Despite so much potential, the benefits of our location, climate, our deep ports--one of the deepest in the Caribbean, our fertile soil--the people of the Virgin Islands have not received equitable return on investment and have instead been the spoils of others.

Our people continue to work to create economic benefits for our homes, jobs, skills, revenue, financial independence. Our journey in oil refining is one such chapter in that search.

In the 1960s, the Virgin Islands began refining oil. Our island of St. Croix became the second-largest petroleum refinery in America. In 2012, the refinery closed, exacerbating the shocks of the Great Recession, leading to unemployment rates of 18 percent. Our government made the decision to work to bring the refinery back and, after several years, the terminal and refinery reopened.

In the last few weeks, my office has been in contact with the EPA regarding air emissions incidents, odors, and emissions around the vicinity of the refinery, which threaten the health of residents and our environment.

On May 14, the EPA ordered Limetree Bay, the owners of the terminal and refinery, to pause all operations on the St. Croix refinery due to multiple improperly conducted operations that present an imminent risk to public health. Limetree Bay is in a community that is disproportionately affected by environmental burdens, and recent incidents have raised significant environmental justice concerns.

My office has continued to discuss with the EPA regarding the shutdown of the refinery, which, when fully operational, contributes tremendously to the Virgin Islands' economy. I have also been in contact with the owners of the refinery, as well as the Virgin Islands local government, and I will share with you all, with this Congress, what we can do to rectify the issue.

But part of my concern and one of the reasons I came to Congress was to create mechanisms and funding, incentives so that communities like the Virgin Islands, places long-neglected, can have the tools, funding, incentives, stable schools, healthcare, to create diverse sustainable industry.

As I have said in the past, and continue to reiterate, the current problems in my community further demonstrate the need for so many communities like it to have a diversified economy. This would provide flexibility. A diversified economy creates an economic health in a community, not tied to a single industry or market sector. It also creates and supports innovation.

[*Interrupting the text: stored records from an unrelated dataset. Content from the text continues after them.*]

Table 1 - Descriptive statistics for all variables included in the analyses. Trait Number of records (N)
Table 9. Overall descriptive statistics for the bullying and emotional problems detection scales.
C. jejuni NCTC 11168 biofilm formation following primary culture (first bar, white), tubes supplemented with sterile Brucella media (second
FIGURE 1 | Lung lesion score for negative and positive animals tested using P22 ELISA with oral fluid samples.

Not only do companies support one another financially, but they engender an ecosystem of new ideas and product generation. I recognize that funding from the American Rescue Plan should not only be used by the Virgin Island's government to undergird our most vulnerable citizens, our children, mentally ill, our seniors; it should be used to support creation of clean resilient jobs.

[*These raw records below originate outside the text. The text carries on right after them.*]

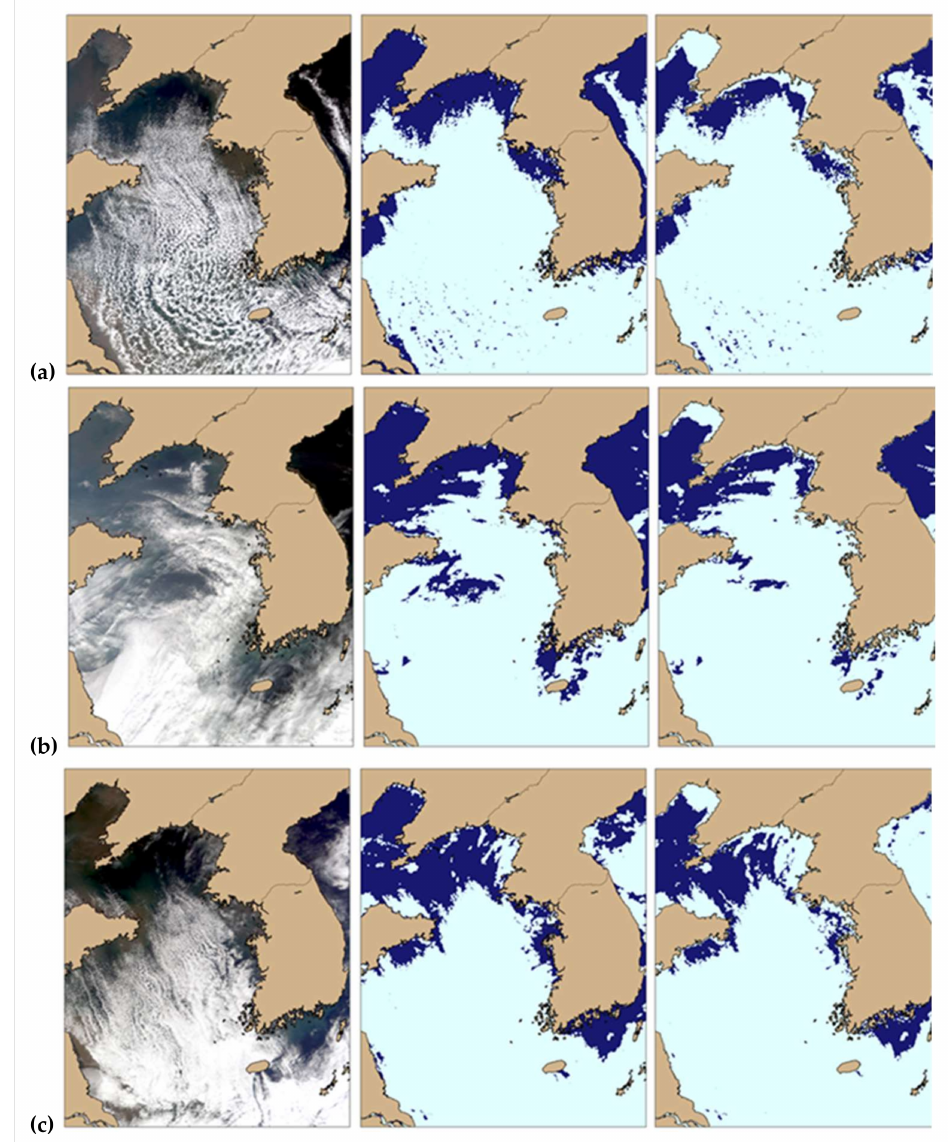
Figure 12. RGB images of a mixture of clouds and sea ice (left column), the proposed CM (middle column), and MODIS CM (right column) on ( a ) 6 January 2011, 02:25 UTC; ( b ) 6 January 2016, 02:15 UTC; and ( c ) 5 January 2018, 02:50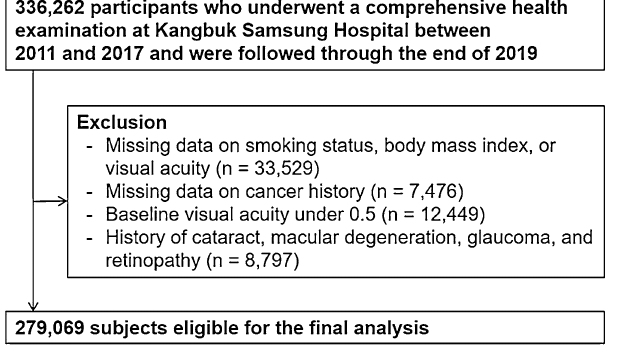
Figure 1. Flow diagram for the selection of the study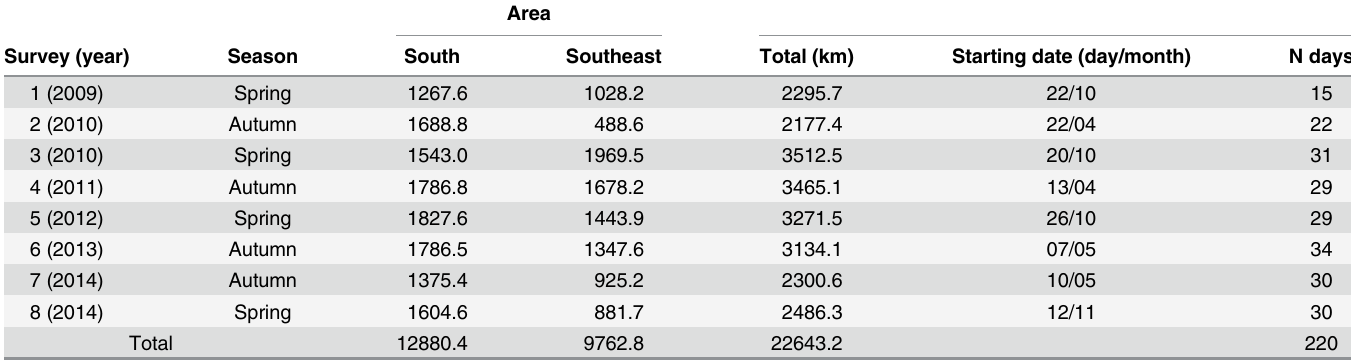
Table 1. Summary of the survey effort (km) for each year and season in south and southeast Brazil between 2009 and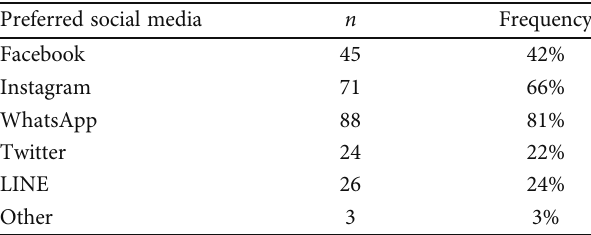
Table 3: Descriptive results of social media usage.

I and other Democrats recognize that we must rebuild our communities and our economy better than before through the American Jobs Plan. Now is the time to think boldly with a once-in-a-century investment to create millions of good-paying jobs to ensure America can outcompete any other country in the world.

The President has promised to deliver clean drinking water, a renewed electric grid, high-speed broadband; build, preserve, retrofit more than 2 million homes and commercial buildings; modernize our Nation's schools and childcare facilities; upgrade veterans' hospitals and Federal buildings.

The President's plan includes $20 billion for new programs that will reconnect neighborhoods like the Virgin Islands, cut off by historic investments, and ensure new projects increase opportunity, advance racial equity and environmental justice, promote affordable access, safeguard critical infrastructure and services, and defend vulnerable communities.

President Biden will call upon Congress, our body, to ensure that new jobs create clean energy, and manufacturing and infrastructure are open and accessible to women and people of color. The House is working on this. We have a historic package to build back better, creating jobs and justice.